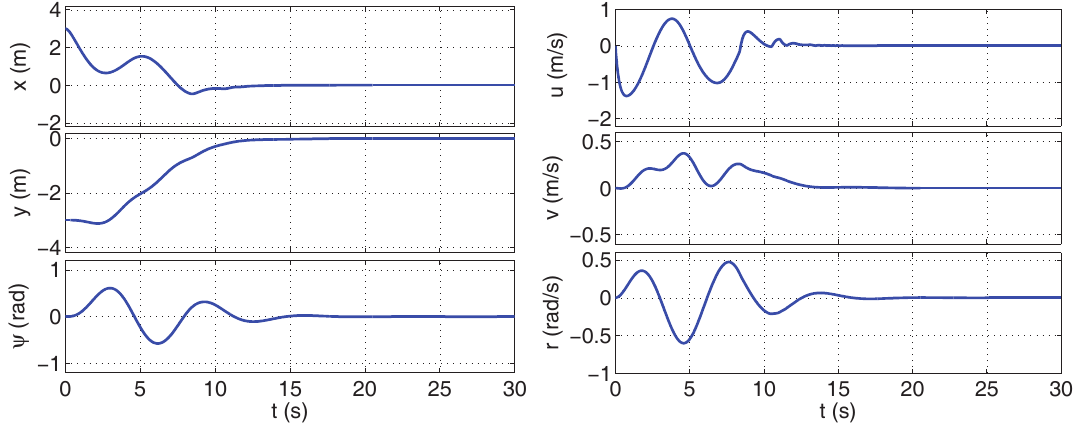
Figure 2. Trajectories of states x , y , ψ , u , v and r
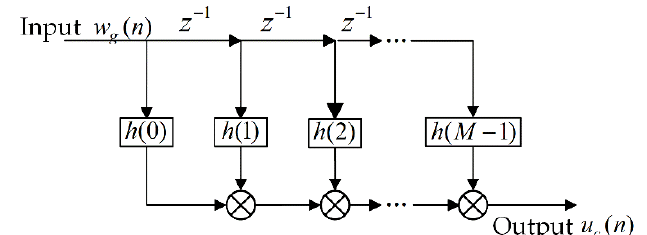
Figure 12. Structure of feedforward controller.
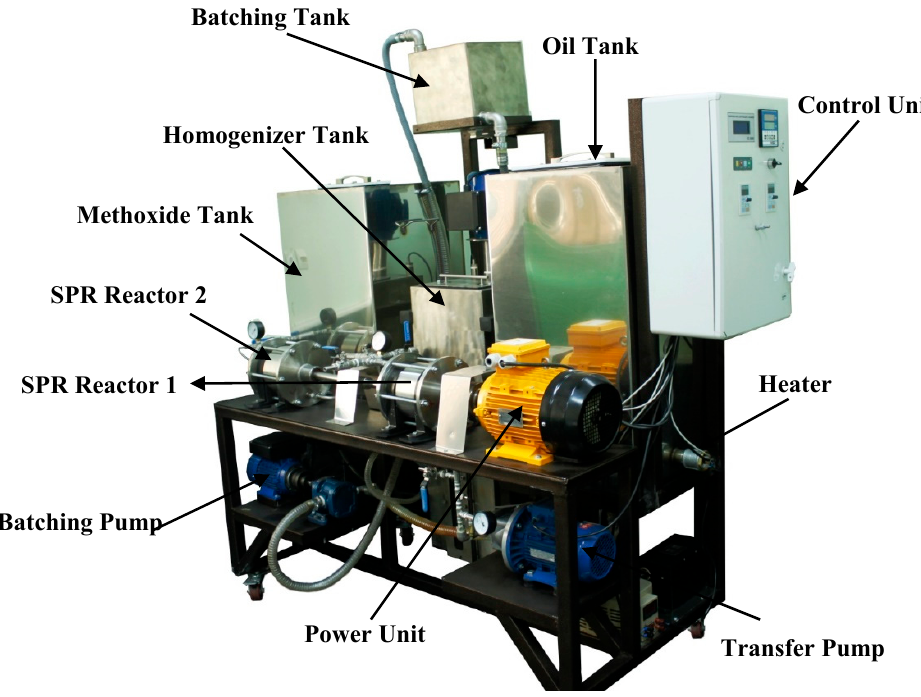
Figure 3. General view of pilot-scale unit.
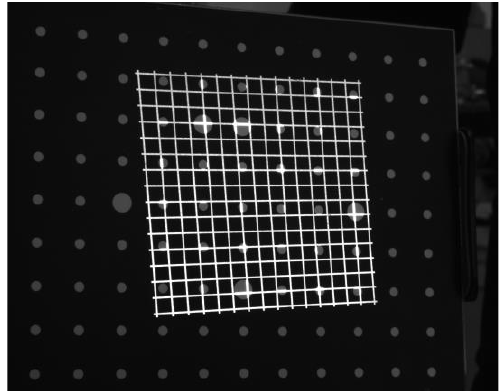
Figure 4. Grid pattern on the calibration board.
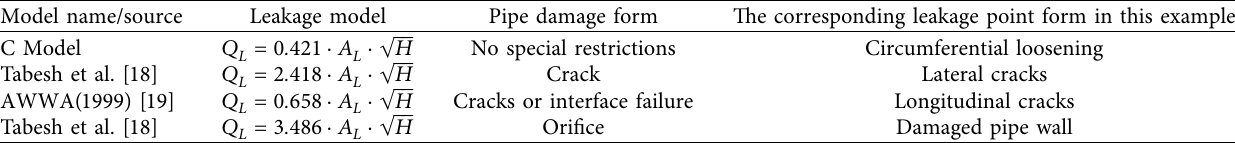
Table 2: Different damage forms and their corresponding leakage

-------

> _Problem to work on_
Without including any picture, output all the material exactly as it appears.

> _Solution to this problem_
Figure 2. Trajectories of states x , y , ψ , u , v and r
Figure 12. Structure of feedforward controller.
Figure 3. General view of pilot-scale unit.
Figure 4. Grid pattern on the calibration board.
Table 2: Different damage forms and their corresponding leakage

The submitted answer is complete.